Wireless sensor networks (WSNs) have been widely studied for detection and estimation problems. When a coherent multiple access channel is employed between the sensor nodes and fusion center (FC), each sensor takes a noisy measurement of the signal of interest, amplifies and forwards the measurement to a FC through a wireless fading channel, and the FC makes a decision about the presence of the signal and estimates its parameters based on the coherent sum of the signals from all the sensor nodes. To minimize estimation error or maximize probability of detection, the transmit power at the sensors is optimized under either sum or individual power constraints.
Most of the existing works assume that the FC is configured with a single antenna. It is well-known that multiple antennas can effectively increase the throughput of a wireless link, and in this thesis, we investigate how to exploit the benefit of the multiple antennas in WSN, and we study the detection and estimation performance of a coherent amplify-and-forward WSN, in which the sensor node has single antenna and the FC is configured with a massive number of antennas. When the perfect channel state information (CSI) is available at FC, we derive optimal closed-form sensor transmission gains to optimize the performance of Neyman-Pearson (NP) detector and the linear minimum mean-squared error estimator (LMMSE), and if CSI is unknown at FC, we find the optimal sensor transmission gains to maximize the deflection coefficient of the energy detector (ED). Regarding the energy efficiency, our analysis show that the performance of NP detector and LMMSE estimator remain asymptotically constant if the sensor transmit power decreases proportionally with the increase in the number of antennas, and for the ED which does not require CSI, we show that a constant deflection can be asymptotically achieved if the sensor transmit power scales as the inverse square root of the number of FC antennas.

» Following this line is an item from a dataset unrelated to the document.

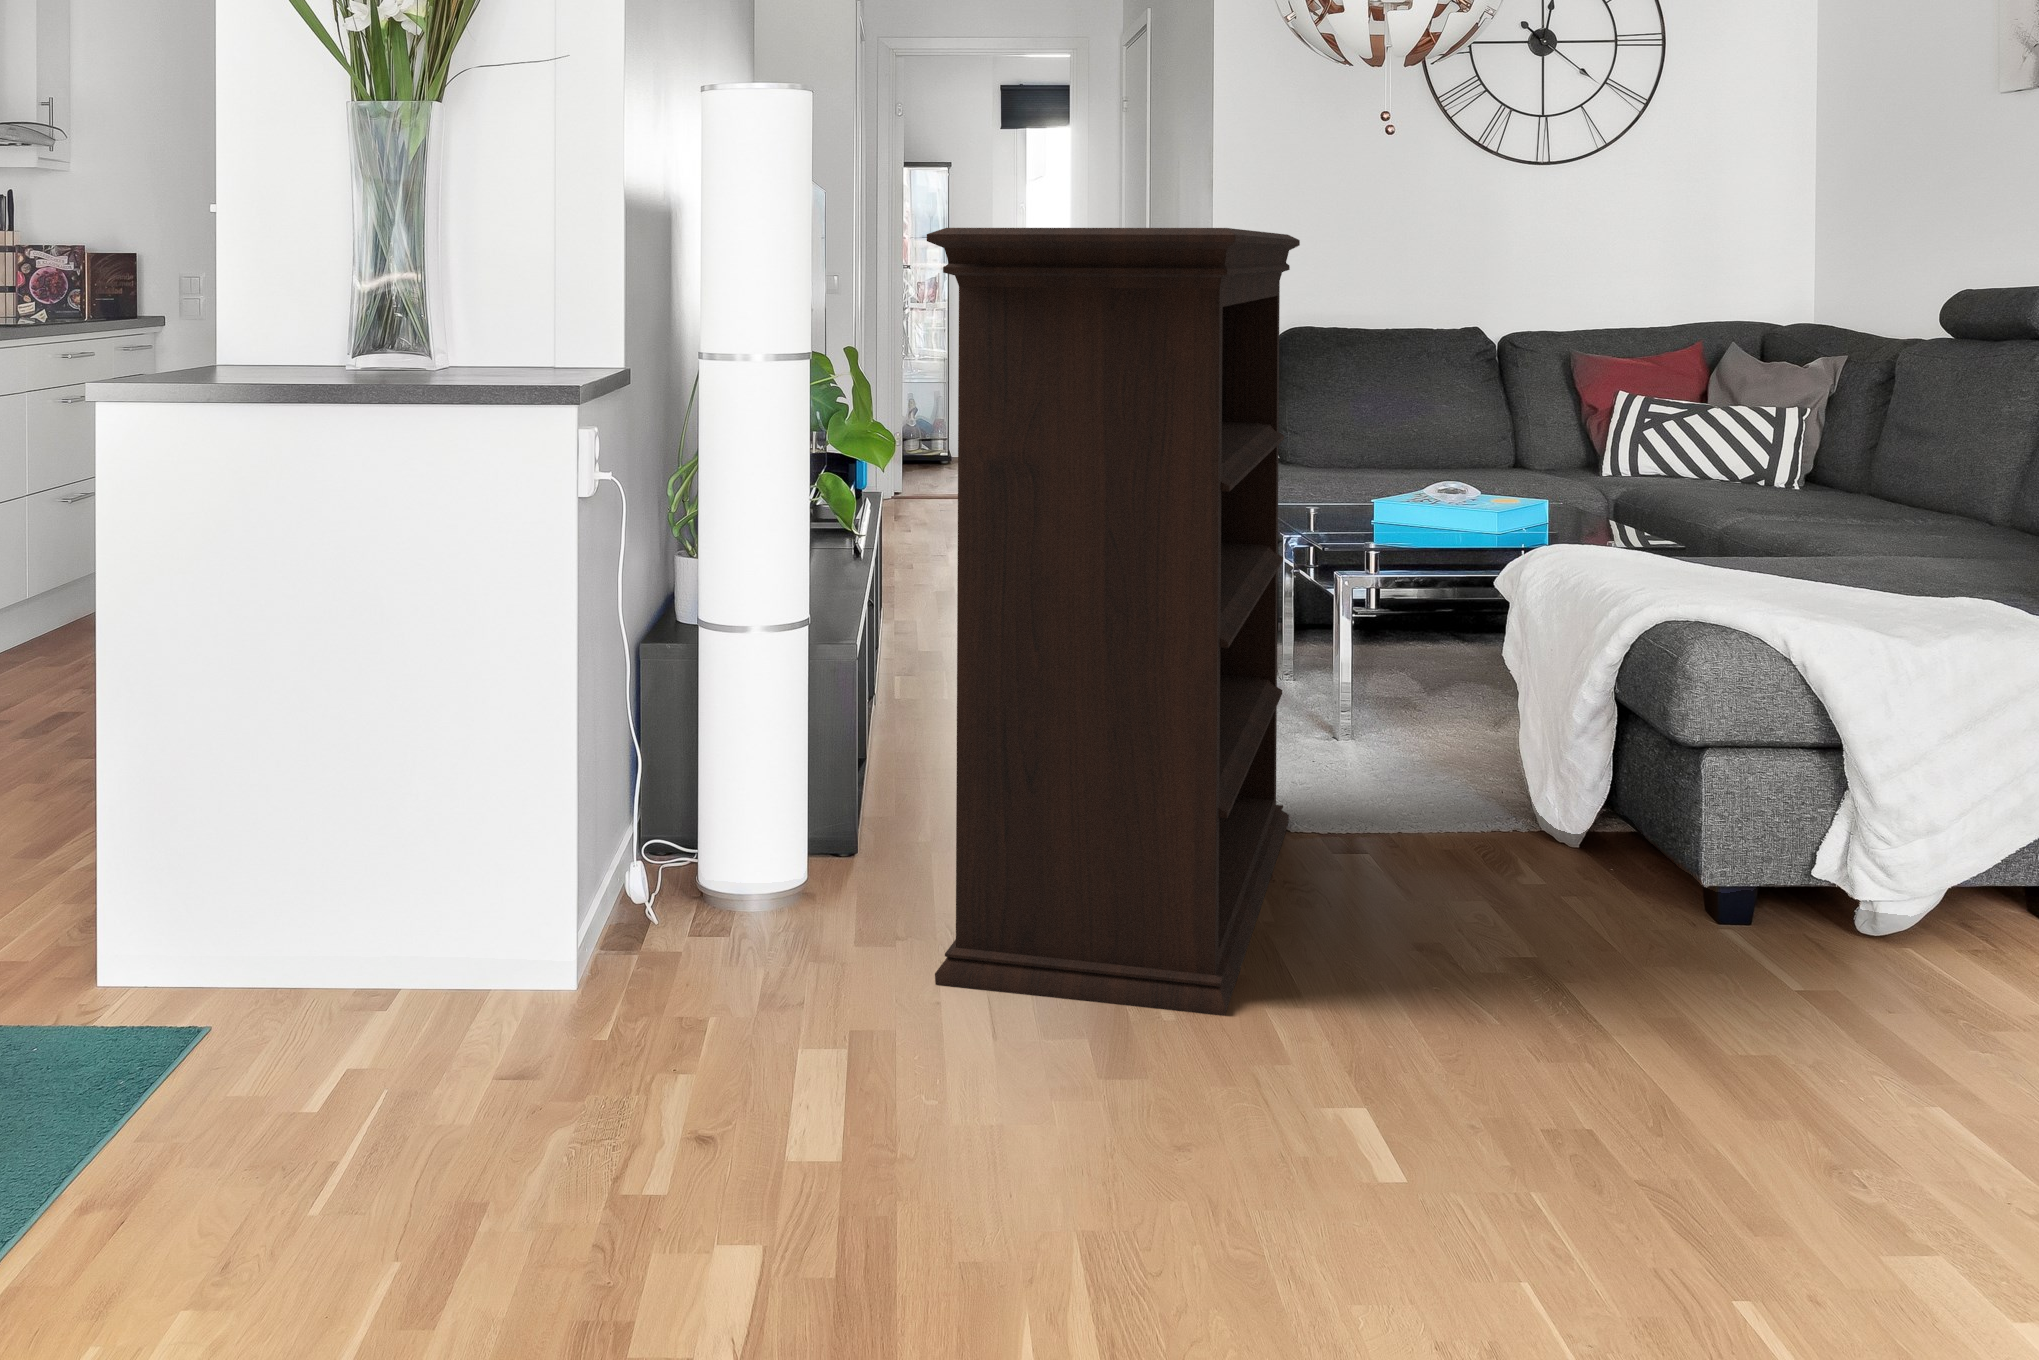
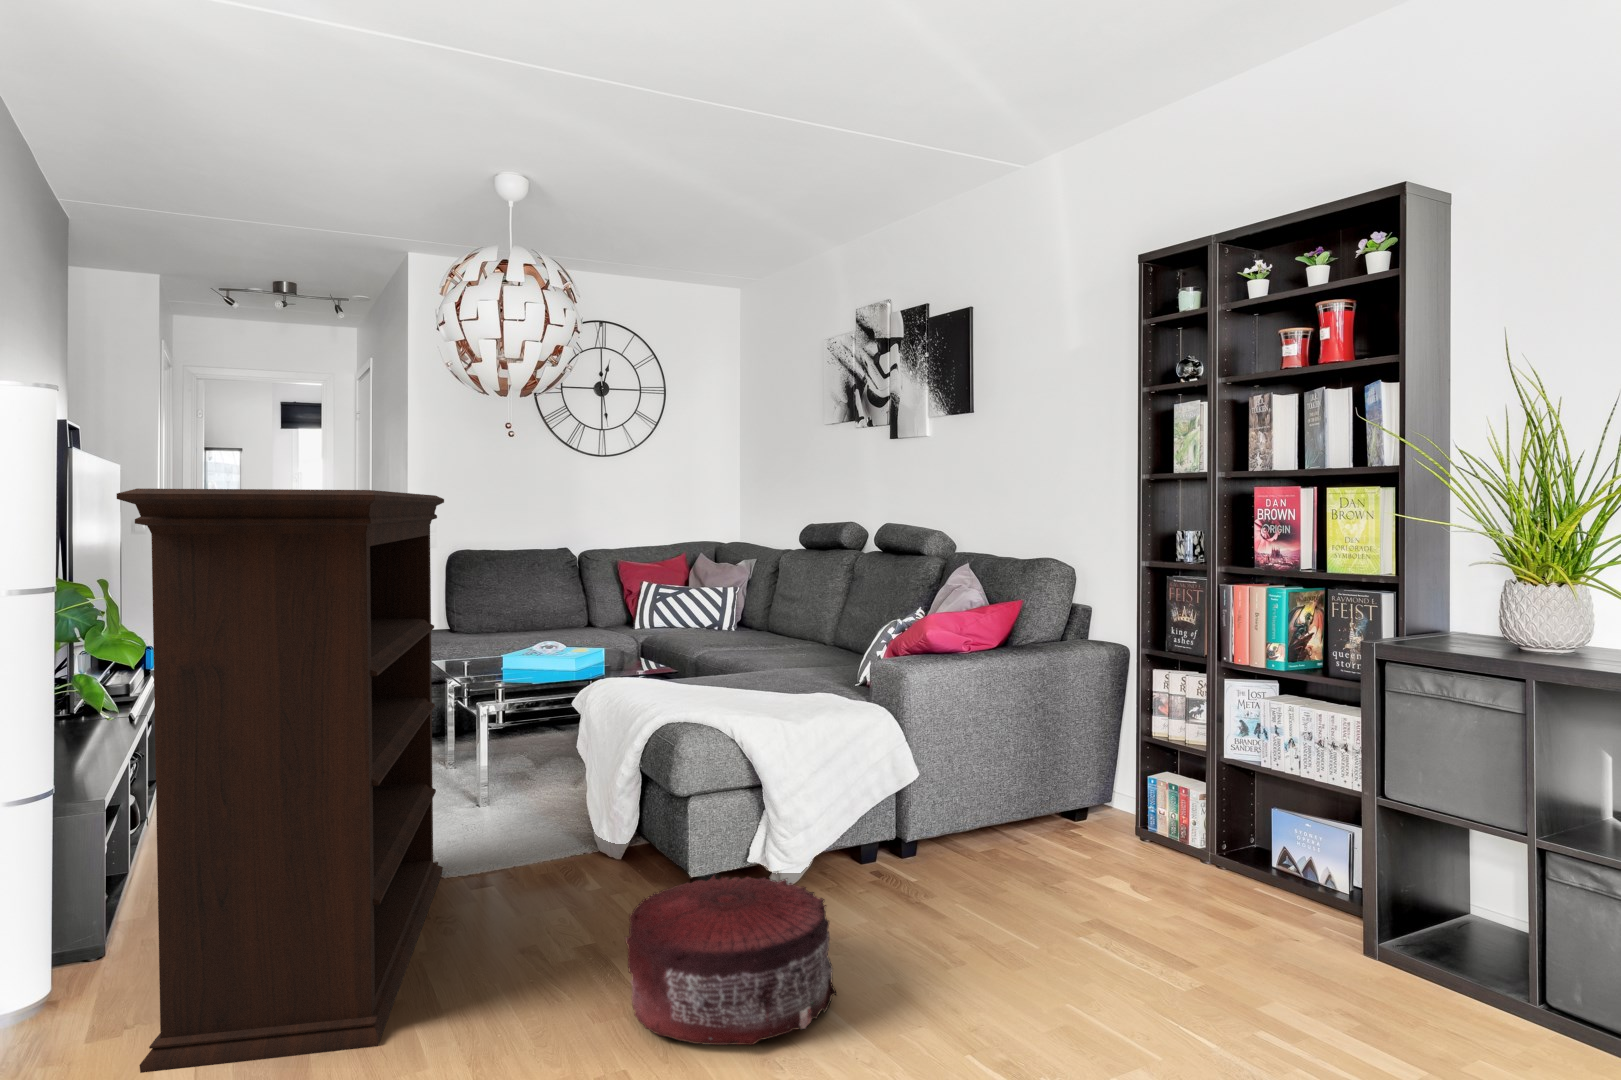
pouf: none [1590,865,1973,1126] -> present [625,876,837,1045]

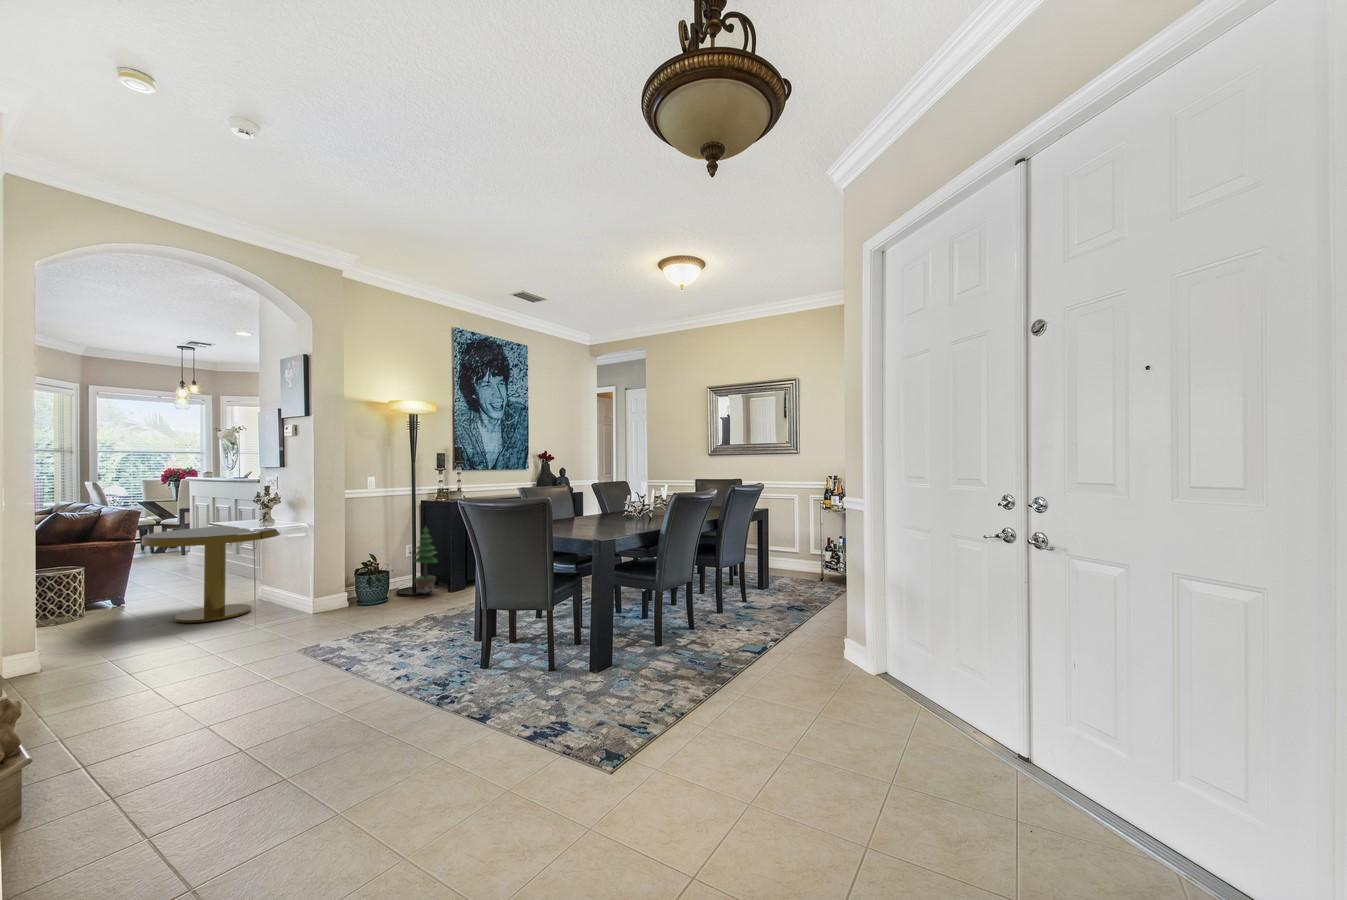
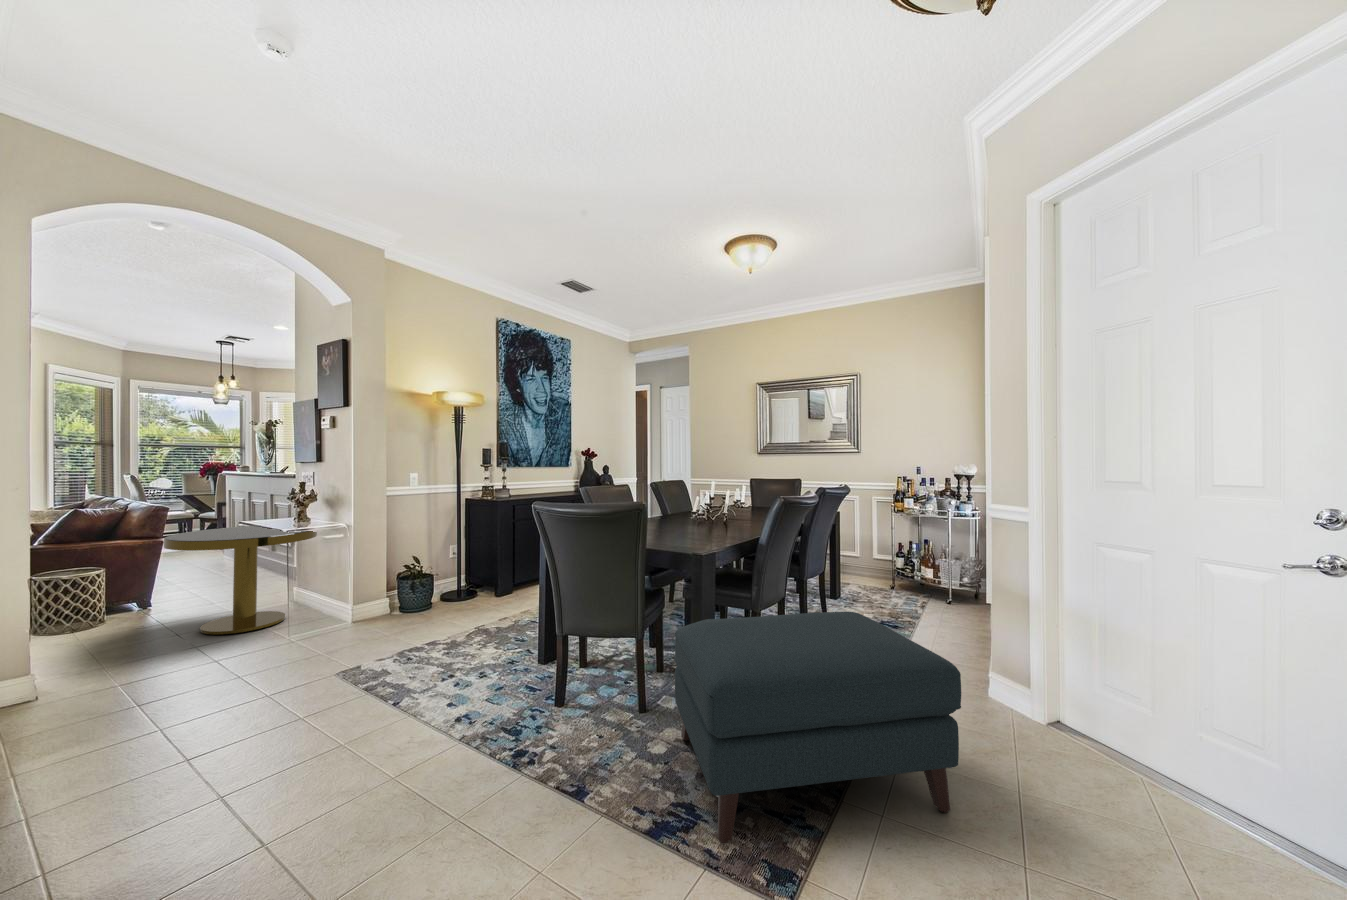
potted tree: present [413,526,438,594] -> none [458,526,487,601]
ottoman: none [570,585,769,745] -> present [674,612,961,843]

Additionally, we consider the problem of optimize the sensor phase to minimize the estimation error at FC, when the FC has a limited number of antennas. Two phase optimization algorithms are proposed and the sensor selection problem is formulated and solved. In addition to the case with multi-antenna FC, we also investigate the optimal power allocation for the WSN with single-antenna FC, when the FC use sensor measurements as input for a Kalman filter to track a dynamic parameter of interest.
When a fixed network infrastructure is not available (e.g. in military or disaster response scenarios), we investigate how to use the multi-antenna unmanned aerial vehicles (UAVs) as a relay to improve the connectivity between the mobile sensor nodes and the FC, which may be separated by a distances greater than their communication range. Several algorithms are proposed to optimize the trajectory of UAV.